Miroğlu'na göre, “Türkiye'nin siyasi zemini ve bu zeminin giderek demokrasi yönünde güçlenecek olması hiçbir şekilde PKK'yı tatmin etmeyecek ve PKK, demokrasi güçlendikçe silahın ve şiddetin önde olduğu psikolojik harp yöntemlerine dört elle sarılmaya devam edecek”.
Gerçekten de öyle. Bu gerçeğin dile getirilmesine tahammülü olmayan taraf kim olursa olsun, kamuoyunun ve ilgililerin alacağı dersler vardır bundan.
Şehitlerin tanıklığından alınacak ders
En iyi ders, şehitlerin tanıklığından alınacak olandır. Ve onların ikna etme gücünden yararlanılarak gidilecek yoldur Türkiye için gerekli olan.
Şu günlerde ağır bir tahrik baskısı görüyoruz Türkiye üzerinde. Birileri, öyle anlaşılıyor ki, Türkiye'yi belirli davranışlara tahrik etmek istiyor. Sonra da, “Kürtlere kaşı orantısız güç kullandı” denilerek, bir yandan uluslararası kamuoyu nezdinde Türkiye aleyhinde kampanya başlatılacak, diğer yandan ise ülke içerisinde kardeş kavgasının ateşi fitillenecek. Oyun bu.
Birinci Dünya Savaşı'nda Doğu Anadolu bölgesinde Ermeni Hınçak ve Taşnak terör örgütlerinin Ermeni kökenli vatandaşları Osmanlı devletine karşı başkaldırıya zorlayarak, daha fazla Ermeni'nin ölümünden siyasî avantajlar elde etmeye çalışmaları gibi bir durumla karşı karşıyayız bugün. Dün Ermeni çeteleri bu yöntemle Batılı güçlerin Türkiye'ye müdahalesini hedefliyordu. Onların arkasında da Rusya ve İngiltere gibi devletlerin olduğu aşikârdı.
Hınçak ve Taşnak taktiği
Günümüzde PKK'nın da Hınçak ve Taşnak taktiği uyguladığı ve böylelikle aslında Kürtlerin çıkarlarına asla hizmet etmeyen bir tercih içinde olduğu görülüyor. Bu tercihin tamamen PKK'ya ait olup olmadığı, kuşkusuz, sorgulanabilir. Bu hususu yukarıda dile getirdiğimiz Türkiye'ye yönelik tahrik siyaseti çerçevesinde değerlendirmek doğru olur.
Türkiye böylesi tahriklerin maliyetini iyi hesap edecek kadar tarihî ve siyasî tecrübeye sahiptir. Bütün bunlara ilaveten, hatta bu tecrübelerin oluşmasında etkili olan bir de şehitlerin tanıklığı vardır Türkiye'de.

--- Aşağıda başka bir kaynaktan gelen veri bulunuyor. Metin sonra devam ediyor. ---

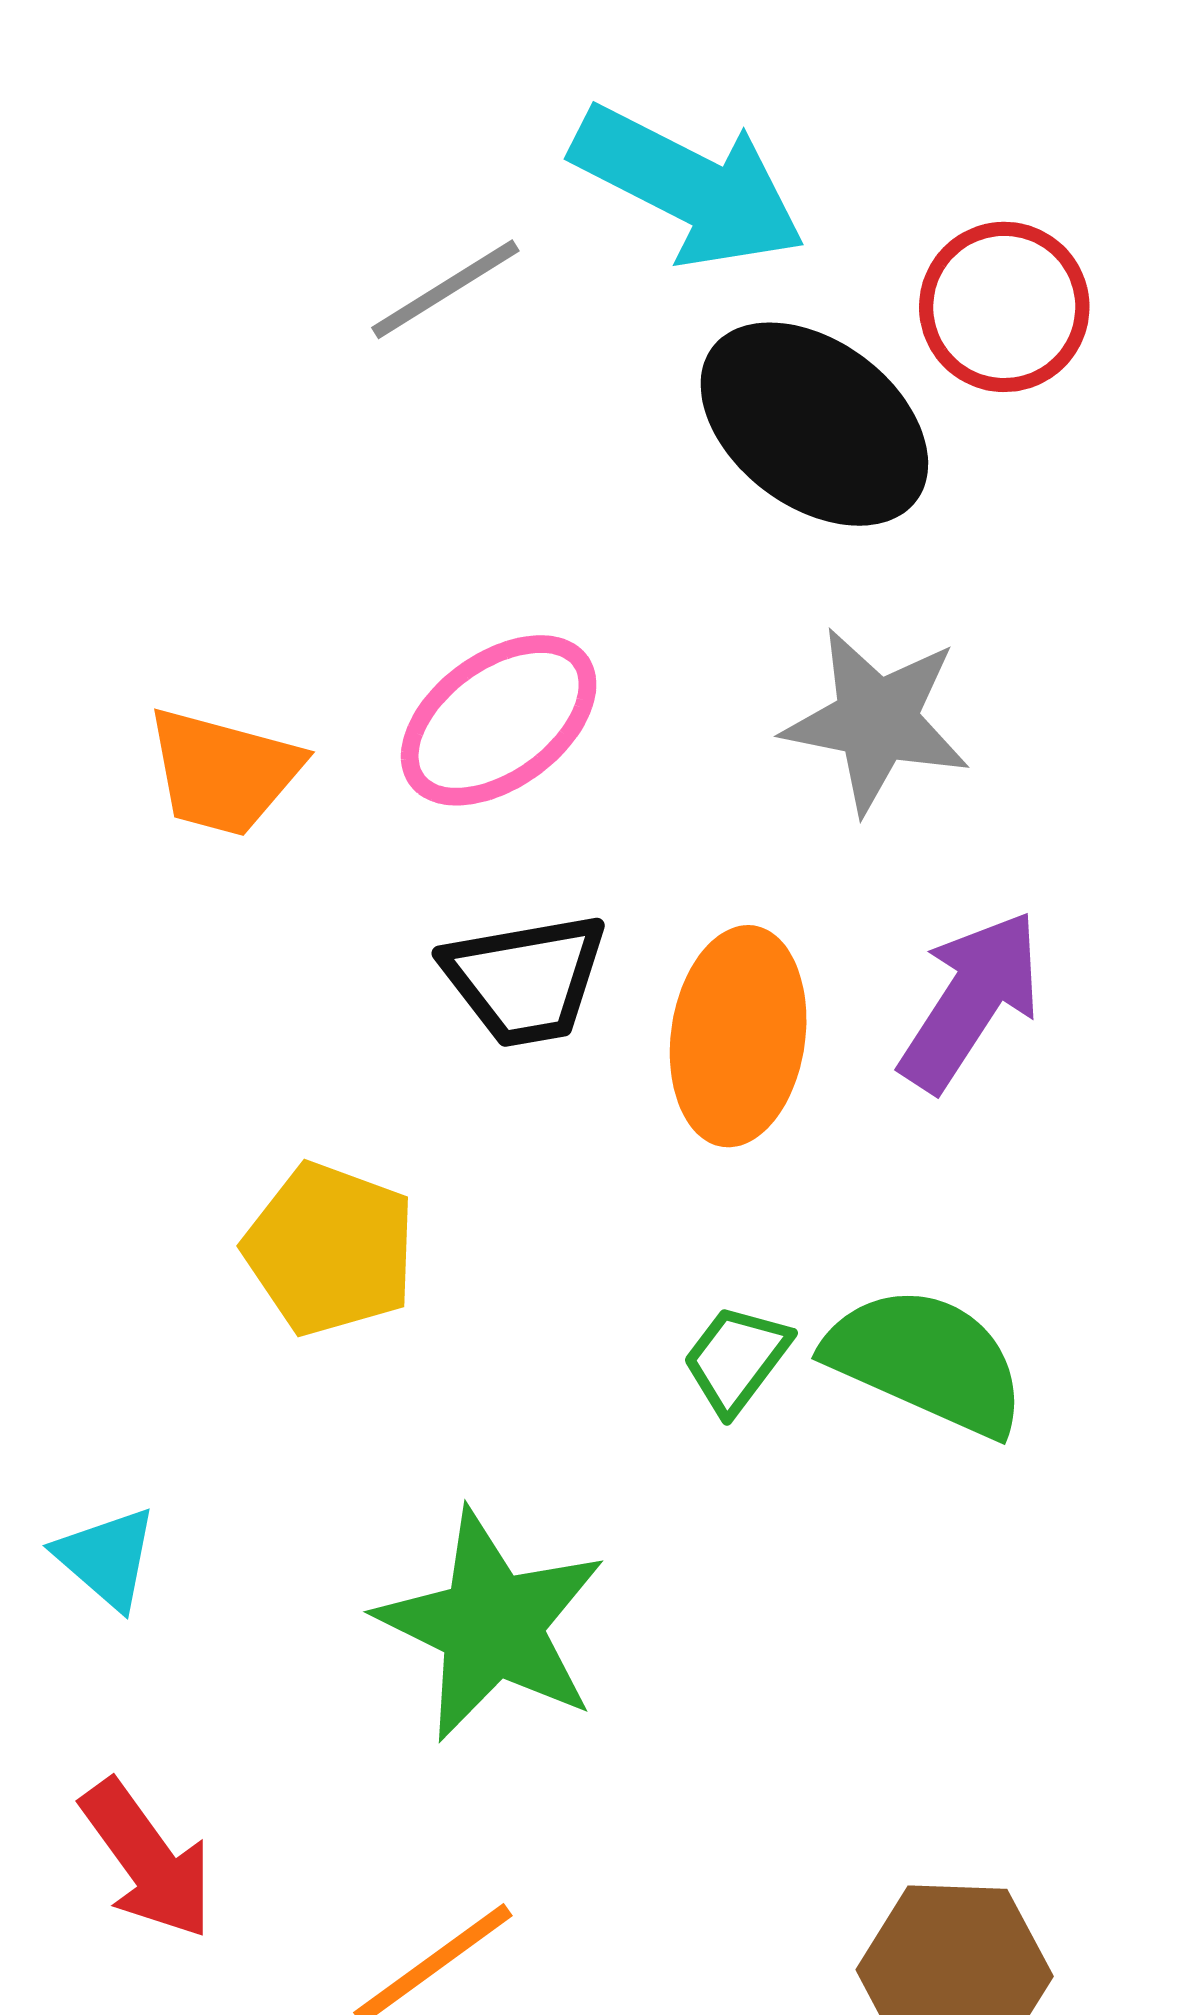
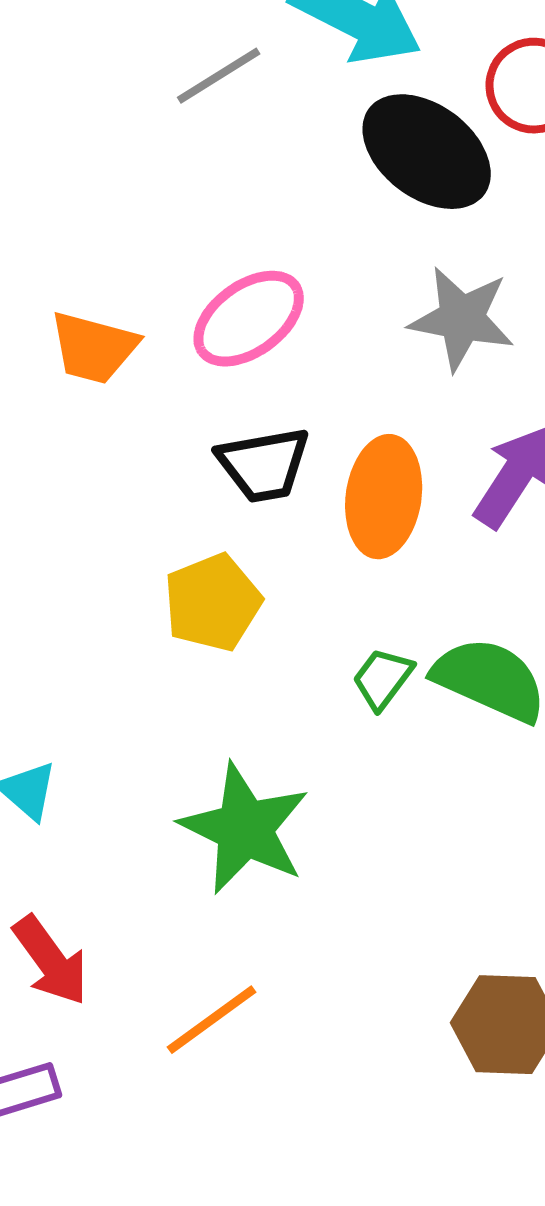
yellow pentagon: (330, 1249) -> (213, 603), moved, turned 30

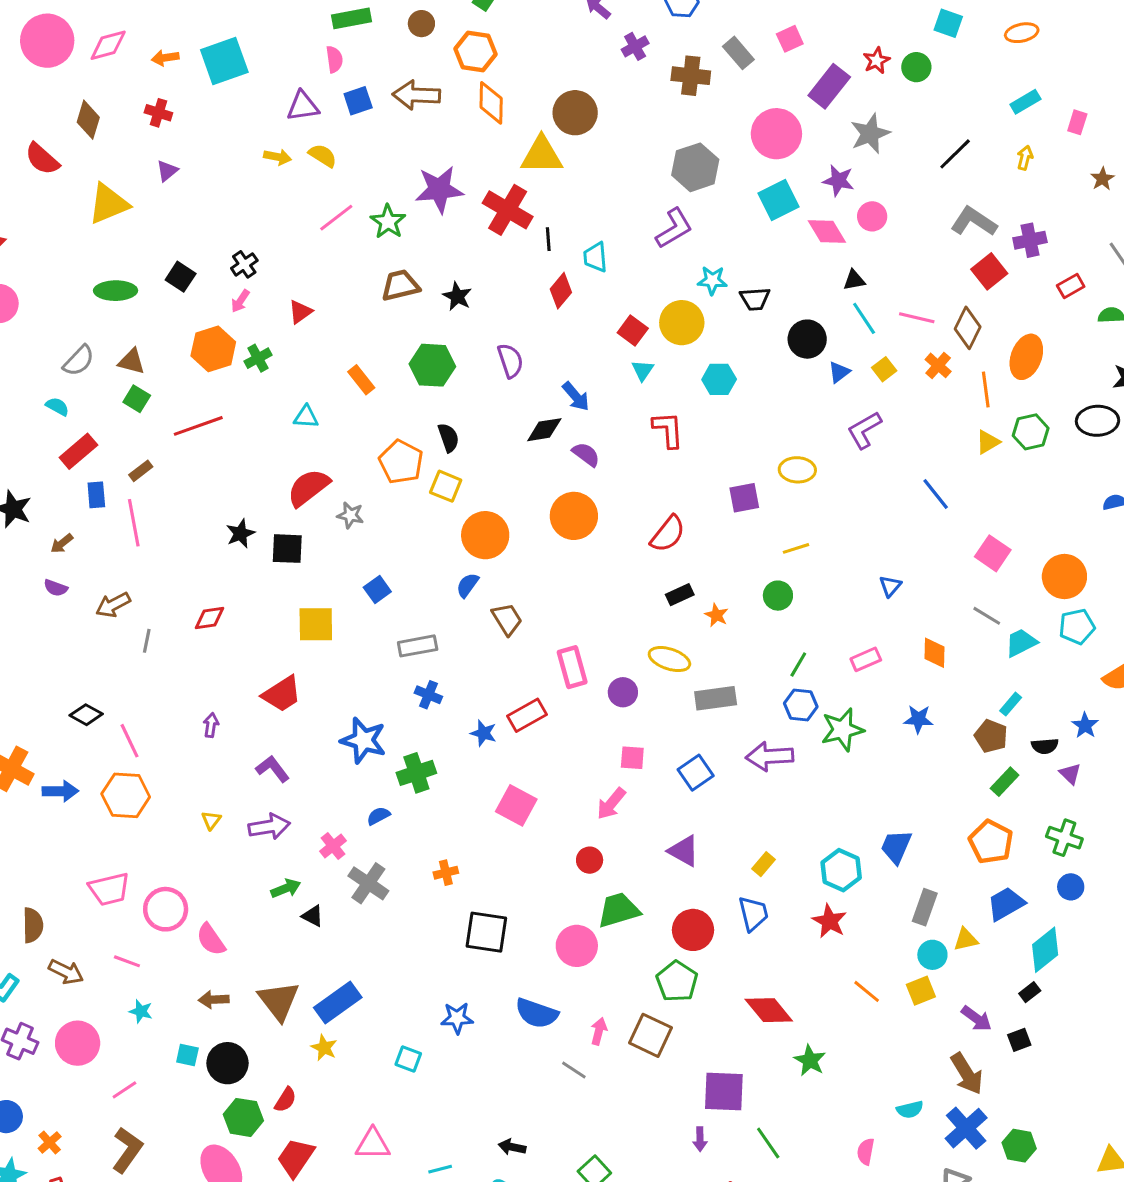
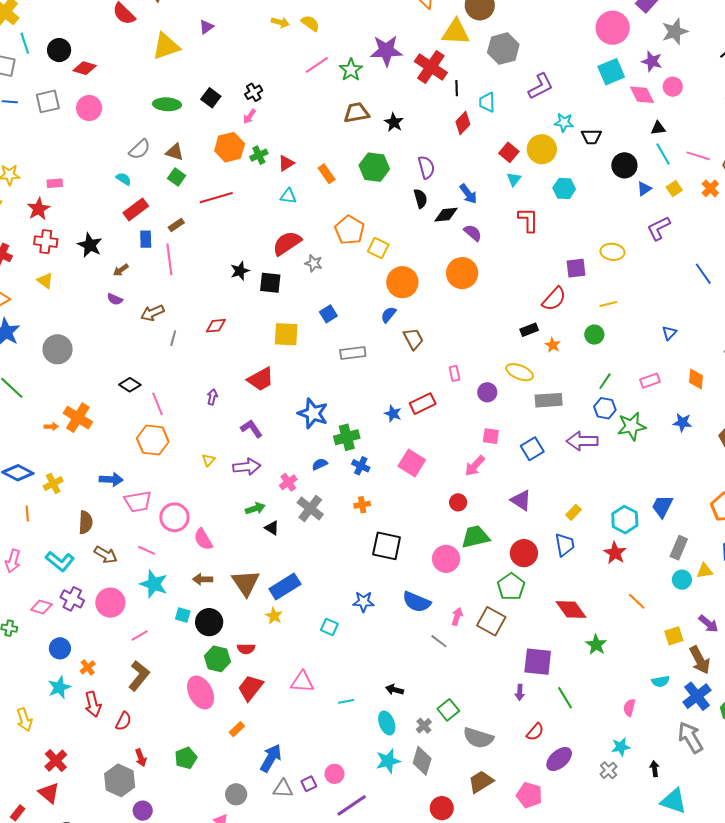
gray hexagon: (695, 167) -> (503, 49), moved
red triangle: (300, 312) -> (286, 163), moved
black semicircle: (448, 438) -> (420, 199), moved
red semicircle: (668, 534) -> (554, 299), moved
pink rectangle: (572, 667) -> (455, 373), size x0.6
blue cross: (428, 695) -> (361, 466), moved
blue arrow: (60, 791) -> (111, 479), moved
yellow square: (921, 991) -> (674, 636), moved
cyan star: (141, 1011) -> (154, 584), size x1.8
red semicircle: (285, 1100) -> (246, 649), turned 54

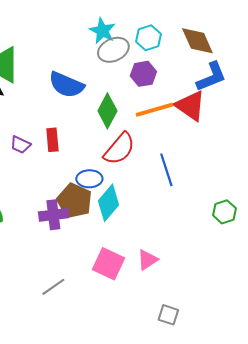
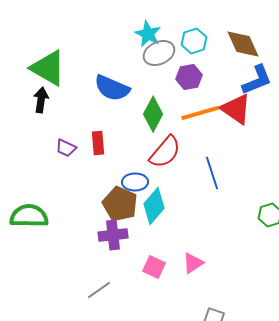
purple cross: (53, 215) -> (113, 235), moved
pink square: (108, 264) -> (154, 267), size x0.7

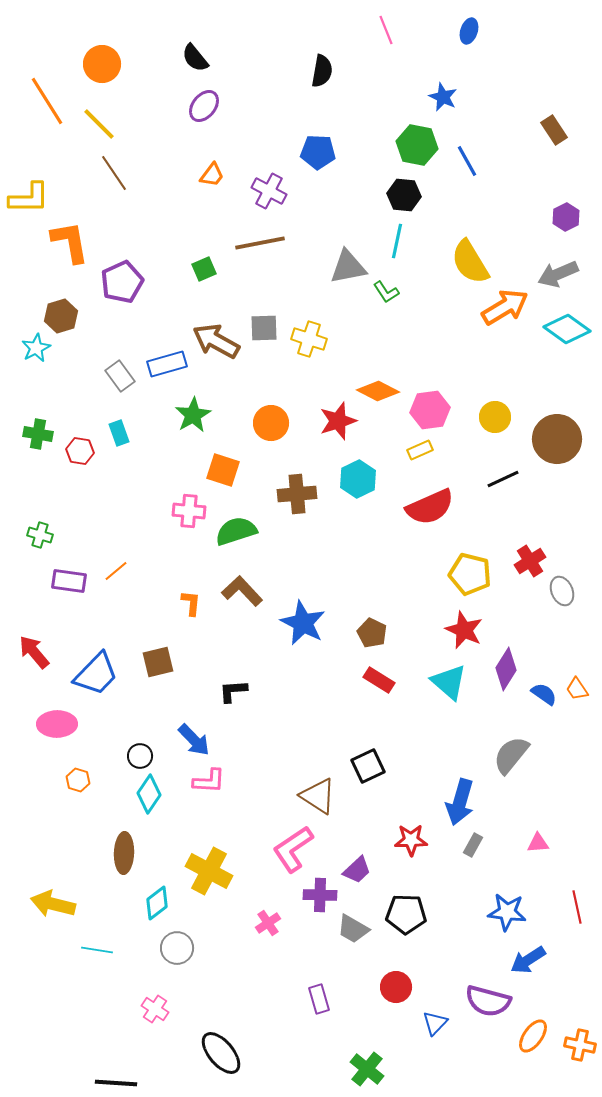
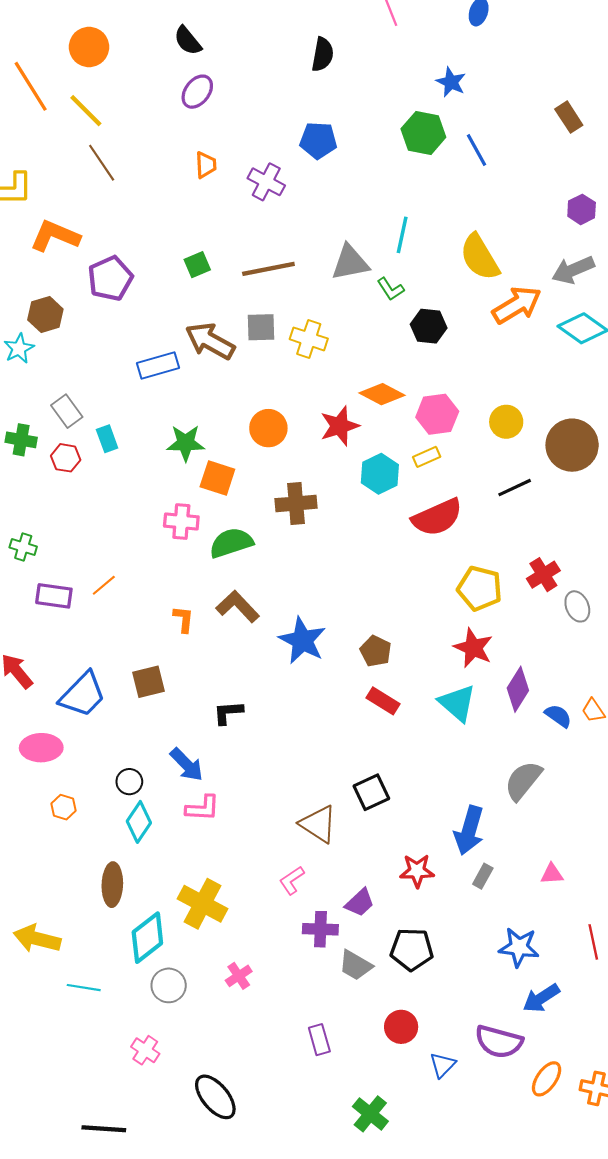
orange trapezoid: (212, 175) -> (206, 165), turned -40
black hexagon: (404, 195) -> (429, 326), moved
orange L-shape: (70, 242) -> (55, 236), turned -57
brown line: (260, 243) -> (268, 269), moved
gray rectangle: (120, 376) -> (67, 411), moved
green star: (193, 415) -> (186, 443), moved, turned 30
cyan hexagon: (358, 479) -> (380, 474), moved
pink L-shape: (293, 849) -> (292, 880), size x0.6
cyan diamond: (157, 903) -> (147, 938), size x1.4
pink cross: (268, 923) -> (239, 976), moved

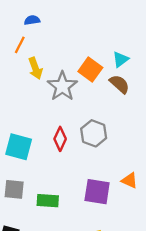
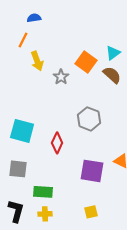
gray star: (62, 86) -> (61, 77), size x0.6
red diamond: (60, 139) -> (57, 143), moved
green rectangle: (48, 201) -> (43, 192), moved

Şehitlerin tanıklığı yeter bize. Şehidin tanıklığı bizi de tanık konumuna yerleştiriyor… Tanık ediyor bizi sahte siyaset oyunlarına. Türk, Kürt, herkes tanık oluyor şehitlerin açtığı tanıklık yolundaki gözlemle.
Ağır bir yükümlülük ve bir vebaldir bundan sonrası. Şehitlerin geride bıraktıkları. Bizler için yeni bir görev ve sorumluluk sebebidir.
Tahrikçilerin tahrikine gerek yok. Şehitlerin tanıklığı ve ikna ediciliği yeter bize.
İki dünya gerçekliğinin tanığı olmak
Bizim şehide yüklediğimiz anlam büyüktür. Batılılar için şehit, ıstırap çekerek ölen, düşen, haksızlığa uğrayan kişi anlamındadır; bizde ise iki dünya gerçekliğinin tanığı mertebesindedir şehit.
Gören göz, duyan kulak ve hisseden yürek için bu şahitlik, ülkenin güncel sorunlarının kendi gerçekliğiyle algılanıp gerekli adımların atılmasına yol açacak niteliktedir.